Oh yeah. One more thing. Make your stripper GF give take an STD test at least every 6 months and give you a copy. She is having sex with other guys."
That is one of the most ignorant and idiotic things I have ever seen on this site. Are you aware that the girl working at the local Target or Walgreens could cheat on you a thousand times and give you an STD????
ANYBODY could cheat on you and give you an std. Just because a girl isn't a dancer doesn't mean she's clean and is not going to fuck other guys.
Yes, I'm aware there are plenty of strippers who do extras. I've met and worked with plenty of them, but to say every single stripper is doing extras and fucking other guys is completely ignorant. You can't just lump people into one category. I know just as many girls who don't offer extras or do anything on the outside.

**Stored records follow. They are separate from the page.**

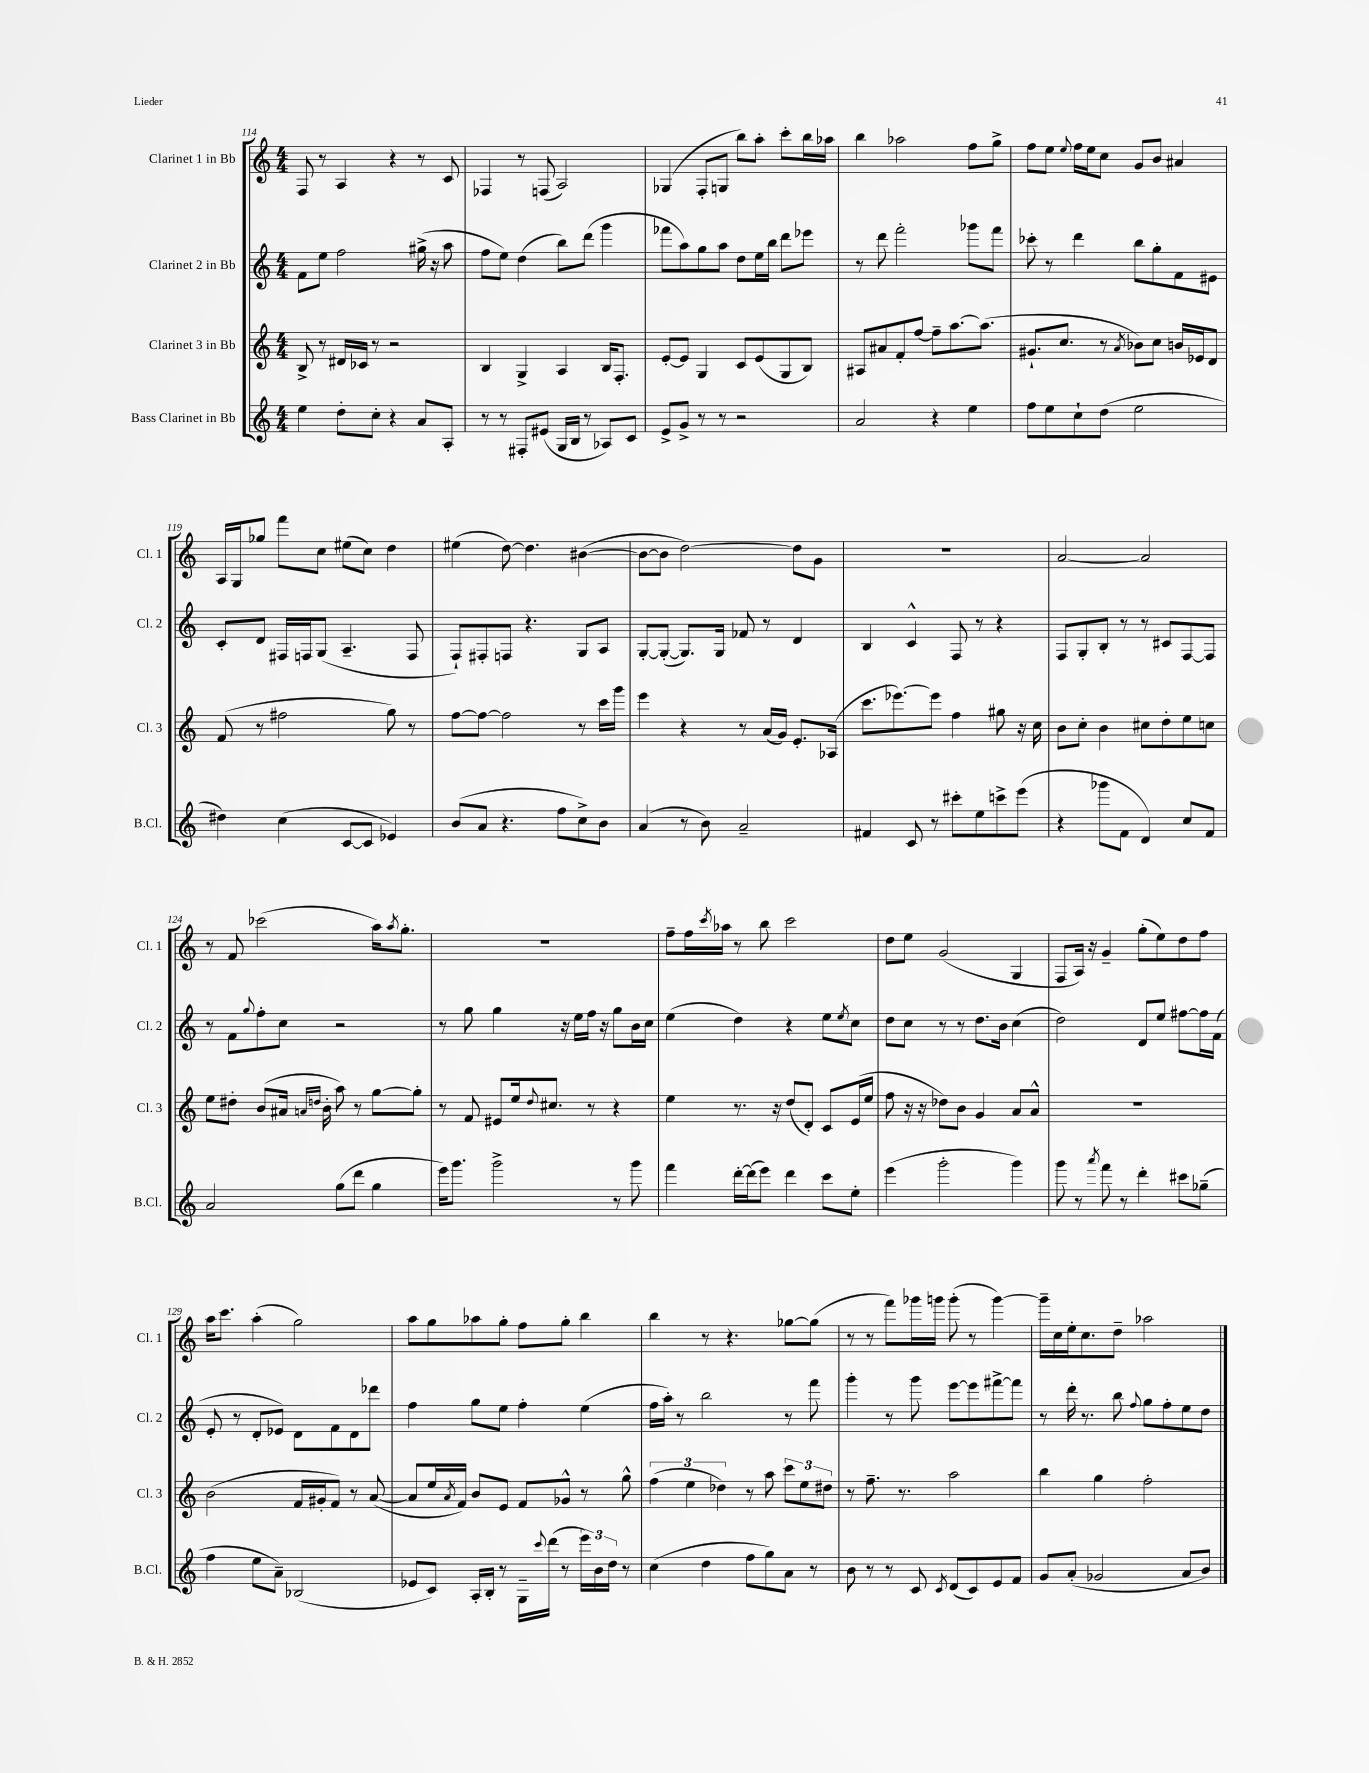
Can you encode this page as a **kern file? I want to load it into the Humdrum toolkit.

**kern	**kern	**kern	**kern
*staff4	*staff3	*staff2	*staff1
*clefG2	*clefG2	*clefG2	*clefG2
*k[]	*k[]	*k[]	*k[]
*M4/4	*M4/4	*M4/4	*M4/4
4ee	8B^	8f	8F
.	8r	8ee	8r
8dd'	16d#	2ff	4A
.	16c-	.	.
8cc'	8r	.	.
4r	2r	.	4r
8a	.	(16gg#^	8r
.	.	16r	.
8A'	.	8aa	8c
=	=	=	=
8r	4B	8ff	4F-
8r	.	8ee)	.
8F#'	4G^	(4dd	8r
(8e#	.	.	(8F
16G	4A	8bb)	2A)
16B	.	.	.
8r	.	(8ddd	.
8A-)	16B	4ggg	.
.	8.F'	.	.
8c	.	.	.
=	=	=	=
8e^	[8e'	8fff-	(4G-
8g^	8e]	8aa)	.
8r	4G	8gg	8F'
8r	.	8aa	8G
2r	8c	8dd	8bb)
.	(8e	16ee	8aa'
.	.	16bb	.
.	8G	8ddd	8ccc'
.	8B)	8eee-	16bb
.	.	.	16aa-
=	=	=	=
2a	8A#	8r	4bb
.	8a#	8ddd	.
.	8f'	2fff'	2aa-
.	[8ff	.	.
4r	8ff~]	.	.
.	[8.aa	.	.
4ee	.	8ggg-	8ff
.	(8.aa]	.	.
.	.	8fff	8gg^
=	=	=	=
8ff	8.g#`	8ccc-'	8ff
8ee	.	8r	8ee
.	8.cc	.	.
.	.	.	8qqee
8cc`	.	4ddd	16ff
.	.	.	16ee
(8dd	8r	.	8cc
.	8qa	.	.
2ee	8b-)	8bb	8g
.	8cc	8gg'	8b
.	16b	8f	4a#
.	16e-	.	.
.	8d	8e#	.
=	=	=	=
4dd#)	(8f	8c'	16A
.	.	.	16G
.	8r	8d	8gg-
(4cc	2ff#	16F#	8fff
.	.	16F	.
.	.	(8G	8cc
[8c	.	4.A~	(8ee#
8c]	.	.	8cc)
4e-)	8gg)	.	4dd
.	8r	8F	.
=	=	=	=
(8b	[8ff	8F`)	(4ee#
8a	8ff_	8F#'	.
4.r	2ff]	8F	[8dd)
.	.	4.r	4.dd]
8ff	.	.	.
8cc^)	8r	8G	([4b#
8b	16ccc	8A	.
.	16ggg	.	.
=	=	=	=
(4a	4eee	[8G'	8b#_
.	.	(8G'_	8b#]
8r	4r	8.G])	[2dd)
8b)	.	.	.
.	.	16G	.
2a~	8r	8f-	.
.	(16a	8r	.
.	16g)	.	.
.	8.e'	4d	8dd]
.	.	.	8g
.	(16A-	.	.
=	=	=	=
4f#	8.ccc	4B	1r
.	[8.eee-)	.	.
8c	.	4c^^	.
8r	8eee-]	.	.
8ccc#'	4ff	8F	.
8ee	.	8r	.
8ccc^	8gg#	4r	.
(8eee	16r	.	.
.	16cc	.	.
=	=	=	=
4r	8b	8F	[2a
.	8cc'	8G'	.
8ggg-	4b	8B'	.
8f	.	8r	.
4d)	8cc#	8r	2a]
.	8dd'	8c#	.
8cc	8ee	[8F	.
8f	8cc	8F]	.
=	=	=	=
2a	8ee	8r	8r
.	8dd#'	8f	8f
.	.	8qqgg	.
.	(8b	8ff'	(2ccc-
.	16a#	8cc	.
.	16qqa	.	.
.	16qqdd	.	.
.	16b'	.	.
(8gg	8aa)	2r	.
8ddd	8r	.	.
4gg	[8gg	.	16aa)
.	.	.	8qaa
.	.	.	8.gg'
.	8gg']	.	.
=	=	=	=
16eee)	8r	8r	1r
8.ggg	.	.	.
.	8f	8gg	.
2ggg^	8e#	4gg	.
.	16ee	.	.
.	8qqdd	.	.
.	8.cc#	.	.
.	.	16r	.
.	.	16ee	.
.	8r	16ff	.
.	.	16r	.
8r	4r	8gg	.
8ggg	.	16b	.
.	.	16cc	.
=	=	=	=
4fff	4ee	(4ee	8ff~
.	.	.	16ff
.	.	.	8qccc
.	.	.	16aa-
[16ddd'	8.r	4dd)	8r
(16ddd]	.	.	.
8eee)	.	.	8bb
.	16r	.	.
4ddd	(8dd	4r	2ccc
.	8d')	.	.
8ccc	8c	8ee	.
.	.	8qee	.
8ee'	(16e	8cc	.
.	16ee	.	.
=	=	=	=
(4eee	8ff	8dd	8dd
.	16r	8cc	8ee
.	16r	.	.
2ggg'	8dd-)	8r	(2g
.	8b	8r	.
.	4g	8.dd	.
.	.	16b	.
4ggg)	8a	(4cc	4G
.	8a^^	.	.
=	=	=	=
8ggg	1r	2dd)	8F
8r	.	.	16A)
.	.	.	16r
8qaaa	.	.	.
8fff	.	.	4g~
8r	.	.	.
4ddd'	.	8d	(8gg'
.	.	8ee	8ee)
8ccc#	.	[8ff#	8dd
(8gg-~	.	16ff#]	8ff
.	.	(16f	.
=	=	=	=
4ff	(2b	8e'	16aa
.	.	.	8.ccc
.	.	8r	.
8ee	.	8d'	(4aa'
8a~)	.	8e-)	.
(2B-	16f	8d	2gg)
.	16g#'	.	.
.	8f)	8f	.
.	8r	8d	.
.	([8a	8ddd-	.
=	=	=	=
8e-	8a]	4ff	8aa
8c)	16ee	.	8gg
.	8qa	.	.
.	16f)	.	.
16A'	8b	8gg	8aa-
16B'	.	.	.
8r	8e	8ee	8gg'
16G~	8f	4ff'	8ff
8qqccc	.	.	.
(16ddd	.	.	.
8r	8g-^^	.	8gg'
24eee)	8r	(4ee	4bb
24b	.	.	.
24dd	.	.	.
8r	8gg^^	.	.
=	=	=	=
(4cc	(6ff	16ff	4bb
.	.	16aa')	.
.	.	8r	.
.	6ee	.	.
4dd	.	2bb	8r
.	6dd-)	.	.
.	.	.	4.r
8ff	8r	.	.
8gg)	8aa	.	.
8a	12ccc	8r	[8gg-
.	12ee	.	.
8r	.	8fff	(8gg-]
.	12dd#	.	.
=	=	=	=
8b	8r	4ggg'	8r
8r	8.ff~	.	8r
8r	.	8r	8fff)
.	8.r	.	.
8c	.	8ggg	16ggg-
.	.	.	16ggg
8qc	.	.	.
(8d	2aa	[8eee	(8ggg'
8c)	.	8eee]	8r
8e	.	[8fff#^	[4ggg)
8f	.	8fff#]	.
=	=	=	=
8g	4bb	8r	16ggg~]
.	.	.	16cc
(8a'	.	16ddd'	16ee'
.	.	8.r	8.cc
2g-	4gg	.	.
.	.	8bb	8dd~
.	.	8qqff	.
.	2ff'	8gg	2aa-
.	.	8ff'	.
8a	.	8ee	.
8b)	.	8dd	.
==	==	==	==
*-	*-	*-	*-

I know strippers who are married and have never fucked another man outside of their marriage.
Forcing your partner, no matter what job they do, to take an std test every 6 months is not only disrespectful but cruel. If I were dating you and you told me you want me to take an std test because I MUST be fucking other people because I'm an exotic dancer, I'd dump your sorry ass immediately. If you lack respect for somebody to that extent, don't date them. Period. Easy as that.
Maybe all strippers aren't like my stripper gf but like I said in a previous post this is a strip club website so dudes on the site are kind of looking for stereotypes and that is the way I see it. Sorry if you dont agree.
I just don't see a lot of girl next door types in the strip clubs I have been to.
Again, I was in this for the sex, and in this regard she did not disappoint.
This is already a given.
In my case, even before we met she was fucking other men. I'm not that newb/naive who will believe she not doing it.
We have this line we do not cross about not discussing who we are having sex with. She is so secretive about it, I don't know why. I keep pressing the idea that is OK for her to tell me how the sex went and she would look at me with that Dagger Eyes, saying "I am not a whore."
But if I so much as mention that I might be going out with someone else, she freaks on me. She gets totally jealous and pissed.
It is all a mystery to me too.
My ex stripper gf has not been returning my texts since I refused to pay her car insurance. She is stupid.
You said, watch out for the drama. Yes, women often use drama to manipulate. It is not just strippers.
Yes, if you are telling them that you care about them, then you should be concerned for their well being and what troubles they might get into. But all too often they are staging situations, in order to make you extend yourself and to make yourself more committed to them.
This is how I did exactly what I though I would never do, get married. And my wife was nothing like a stripper. She was a conservative living girl. But she latched on to me, because I encouraged it, but also because she found by trial and error that she could manipulate me with emotional terrorism. Of course, when it really got ugly, was immediately after we were married, and not one second before.